VCP released a statement, informing that the bad actors were asking for ransom in the amount of $14 million. The company's CEO further said that this will not only be destructive to the business but could also lead to fatalities among the patients, as the staff is unable to access the patients' medical records. The crooks are using Ryuk - one of the most popular ransomware threats used by cybercriminals worldwide. Ryuk has been used in a number of attacks against US service providers in the past, including a very recent attack on an Alabama medical institution that opted to actually pay the ransom to salvage its operations and ensure patient safety.

Medical patients' livelihood hangs in a balance due to Ryuk attacks

The VCP Ryuk accident affected around 80,000 computers across various facets of the company's infrastructure, from patient records to phones and payroll operations. Of course, parts of the systems that are crucial to patients getting their medication on time are far more important and are being dealt with first. Around 110 nursing homes are affected by the attack.

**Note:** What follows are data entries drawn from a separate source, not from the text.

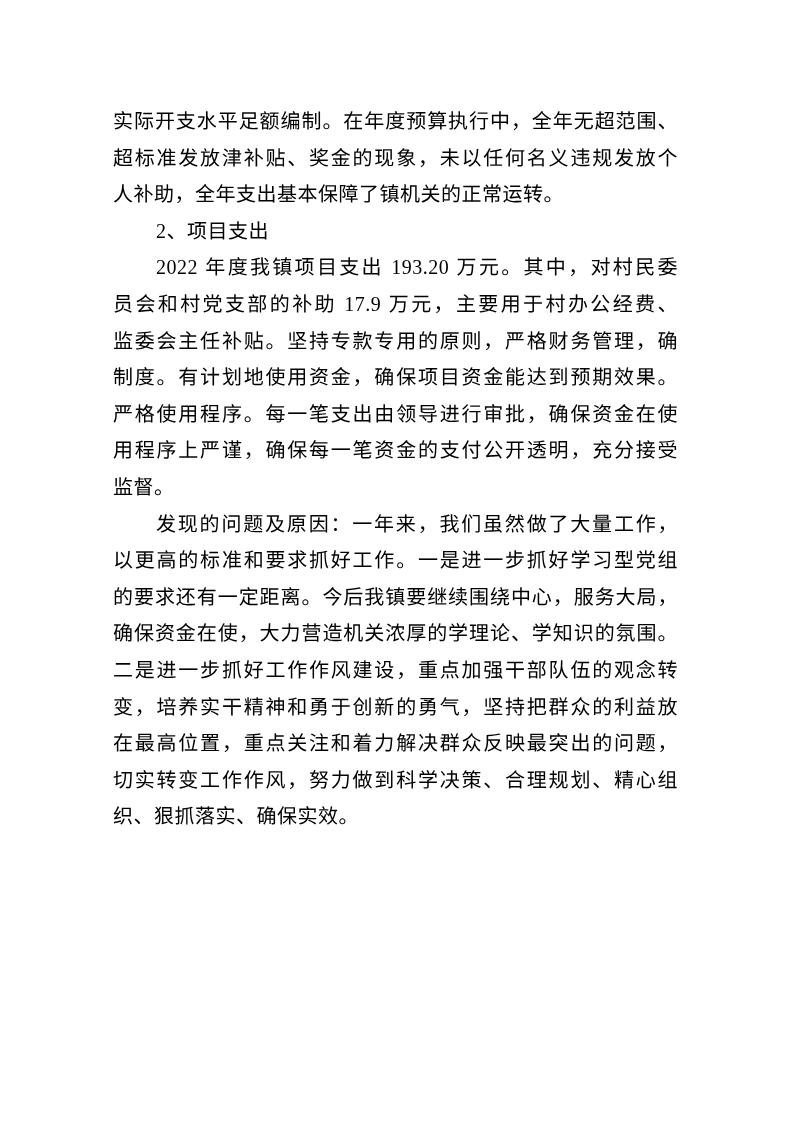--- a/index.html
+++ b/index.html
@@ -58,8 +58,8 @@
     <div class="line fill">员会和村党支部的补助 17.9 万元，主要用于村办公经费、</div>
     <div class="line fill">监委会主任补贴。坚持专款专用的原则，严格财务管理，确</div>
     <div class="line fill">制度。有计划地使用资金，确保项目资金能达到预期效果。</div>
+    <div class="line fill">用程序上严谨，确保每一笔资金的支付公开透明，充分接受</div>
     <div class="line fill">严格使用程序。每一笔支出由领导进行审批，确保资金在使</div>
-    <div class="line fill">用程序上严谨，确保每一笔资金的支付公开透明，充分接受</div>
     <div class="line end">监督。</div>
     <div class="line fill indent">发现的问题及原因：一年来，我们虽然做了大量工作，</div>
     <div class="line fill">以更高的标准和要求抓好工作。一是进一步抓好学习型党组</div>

This attack is the latest in a string of ransomware infections targeting hospitals across the world. The particularly dangerous part in those instances is evident - there is a very immediate and real threat to the lives of patients who depend on scheduled medication, but scheduling and ordering this medication becomes nearly impossible during a system outage caused by ransomware. Some of the hospital operations can be dialed back to pen-and-paper mode, but a lot of the times, the IT infrastructure is critical, which makes cyberattacks much more than a nuisance.

KrebsOnSecurity, who originally reported the attack, also mentioned that Ryuk victims are usually compromised long before the actual ransomware flare-up, and their networks are quietly mapped and researched by the cybercriminals so they can ensure maximum penetration and damage once they launch the actual ransomware payload.